→ **TAREAS POR HACER**
1. Según el texto sobre la escritura a mano, ¿qué problema ve Rebeca Serrano en que los niños escriban en redes sociales?
2. Sigue escribiendo el texto sobre la escritura a mano desde su última oración.

→ **TEXTO DADO**
■ ■ ■ ■ ■
En tanto, la experta en lectoescritura de la Universidad Metropolitana de Ciencias de la Educación, Rebeca Serrano, hace hincapié en que, según muchos especialistas, la escritura a mano debería potenciarse porque es crucial para los desarrollos cognitivo, motriz y de la personalidad.

Para ella, es un hecho que generaciones dedicaban muchas más horas a la caligrafía que un niño de básica hoy en día. “Que los niños escriban en redes sociales no es malo, se expresan. “El problema es que lo hacen en mensajes muy cortos, minimizan sus ideas. No favorece el desarrollo de expresiones. Ese es el efecto negativo”, explica Serrano.

Sobre lo mismo, la académica recalca en valor simbólico de rayar un papel. “La letra ligada, ya sea como inclinamos las letras y puntuamos las íes, nos permite reflejar nuestra identidad, personalizar nuestra expresión y reflejar emociones. No es lo mismo que escribir con Arial 12, que no refleja emociones. Aparte, si alguien publica algo y todos lo toman, la idea pierde autoría y los que replicaron la publicación, por su parte, ya no se están expresando con algo propio”, explica la profesora de la UMCE.
■ ■ ■ ■ ■
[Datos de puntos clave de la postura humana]
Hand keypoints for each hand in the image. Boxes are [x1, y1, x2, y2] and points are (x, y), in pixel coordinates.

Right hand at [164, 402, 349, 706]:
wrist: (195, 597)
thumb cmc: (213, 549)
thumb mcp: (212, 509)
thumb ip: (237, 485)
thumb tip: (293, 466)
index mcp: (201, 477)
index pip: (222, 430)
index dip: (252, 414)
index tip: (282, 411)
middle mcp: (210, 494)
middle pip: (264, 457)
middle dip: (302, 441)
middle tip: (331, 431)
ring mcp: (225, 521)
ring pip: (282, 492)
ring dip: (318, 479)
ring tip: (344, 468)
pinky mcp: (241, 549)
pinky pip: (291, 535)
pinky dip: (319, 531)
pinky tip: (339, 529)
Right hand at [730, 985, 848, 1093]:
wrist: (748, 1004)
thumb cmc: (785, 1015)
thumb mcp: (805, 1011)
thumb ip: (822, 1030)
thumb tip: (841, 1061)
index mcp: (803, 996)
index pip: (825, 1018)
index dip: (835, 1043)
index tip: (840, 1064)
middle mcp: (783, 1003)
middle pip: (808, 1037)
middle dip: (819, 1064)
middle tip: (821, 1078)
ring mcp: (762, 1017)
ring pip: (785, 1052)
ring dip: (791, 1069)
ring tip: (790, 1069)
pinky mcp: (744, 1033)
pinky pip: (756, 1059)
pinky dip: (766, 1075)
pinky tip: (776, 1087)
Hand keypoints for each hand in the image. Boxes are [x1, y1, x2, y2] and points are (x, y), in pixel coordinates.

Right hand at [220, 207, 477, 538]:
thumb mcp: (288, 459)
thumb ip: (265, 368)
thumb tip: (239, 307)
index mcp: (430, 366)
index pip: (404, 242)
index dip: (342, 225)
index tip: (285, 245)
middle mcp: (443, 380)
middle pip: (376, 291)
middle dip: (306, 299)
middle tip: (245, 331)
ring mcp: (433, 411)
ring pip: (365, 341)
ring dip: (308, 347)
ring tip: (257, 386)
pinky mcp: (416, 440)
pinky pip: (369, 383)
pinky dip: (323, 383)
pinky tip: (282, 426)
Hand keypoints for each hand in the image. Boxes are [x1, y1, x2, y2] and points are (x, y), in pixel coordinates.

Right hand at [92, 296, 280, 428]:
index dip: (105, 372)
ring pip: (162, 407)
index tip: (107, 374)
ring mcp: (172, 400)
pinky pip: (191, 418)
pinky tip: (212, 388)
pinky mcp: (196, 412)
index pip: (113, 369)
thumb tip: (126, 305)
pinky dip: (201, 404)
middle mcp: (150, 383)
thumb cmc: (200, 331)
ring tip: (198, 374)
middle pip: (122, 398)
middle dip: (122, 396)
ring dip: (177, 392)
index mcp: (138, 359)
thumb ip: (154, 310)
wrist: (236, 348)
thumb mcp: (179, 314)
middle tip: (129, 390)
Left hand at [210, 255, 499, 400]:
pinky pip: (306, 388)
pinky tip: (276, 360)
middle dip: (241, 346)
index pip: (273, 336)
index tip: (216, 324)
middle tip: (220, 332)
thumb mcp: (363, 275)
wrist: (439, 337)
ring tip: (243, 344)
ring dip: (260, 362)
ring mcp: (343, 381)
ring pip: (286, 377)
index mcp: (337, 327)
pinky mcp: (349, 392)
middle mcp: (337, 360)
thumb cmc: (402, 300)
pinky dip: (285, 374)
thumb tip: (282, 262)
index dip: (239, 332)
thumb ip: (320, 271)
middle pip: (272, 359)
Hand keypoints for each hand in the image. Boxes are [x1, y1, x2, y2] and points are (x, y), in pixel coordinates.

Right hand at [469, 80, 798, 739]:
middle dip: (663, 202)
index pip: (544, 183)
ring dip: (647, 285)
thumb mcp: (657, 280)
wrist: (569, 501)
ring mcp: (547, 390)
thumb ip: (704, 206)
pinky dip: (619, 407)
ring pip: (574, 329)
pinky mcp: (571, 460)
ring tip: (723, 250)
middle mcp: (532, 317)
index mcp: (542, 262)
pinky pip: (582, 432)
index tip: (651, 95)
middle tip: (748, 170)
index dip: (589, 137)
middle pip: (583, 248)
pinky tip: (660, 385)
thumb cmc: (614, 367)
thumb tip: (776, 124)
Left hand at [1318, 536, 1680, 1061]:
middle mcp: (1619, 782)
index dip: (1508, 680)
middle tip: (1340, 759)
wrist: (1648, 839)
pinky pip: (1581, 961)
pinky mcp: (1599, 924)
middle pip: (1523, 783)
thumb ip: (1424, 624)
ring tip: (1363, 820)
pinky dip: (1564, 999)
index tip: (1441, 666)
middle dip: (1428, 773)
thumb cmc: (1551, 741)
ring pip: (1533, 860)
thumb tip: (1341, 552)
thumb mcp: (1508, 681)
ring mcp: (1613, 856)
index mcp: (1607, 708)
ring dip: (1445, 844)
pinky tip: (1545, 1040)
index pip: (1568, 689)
■ ■ ■ ■ ■
→ **RESPUESTAS**
1. Que escriben mensajes muy cortos y achican sus ideas, lo que no ayuda a desarrollar expresiones.

2.
Frente a la disyuntiva, tanto Serrano como Cisternas coinciden en que no es conveniente suprimir una habilidad adquirida, como lo hizo Finlandia, sino que “complementar la tecnología y la escritura a mano, siempre que estén al servicio de mejorar la expresión escrita. El camino es romper el paradigma de la clase tradicional, no abolir la letra cursiva”, dicen.

Escolares reprueban al escribir

Si bien existen pocos informes en Chile, la escritura ha sido analizada en resultados de las pruebas SIMCE. La del 2008, por ejemplo, reflejó que el 40% de los niños de cuarto básico no contaban con la capacidad de producir un texto básico. En 2016, en tanto, se evidenció que la mitad de los alumnos de sexto básico no lograron escribir relatos informativos comprensibles.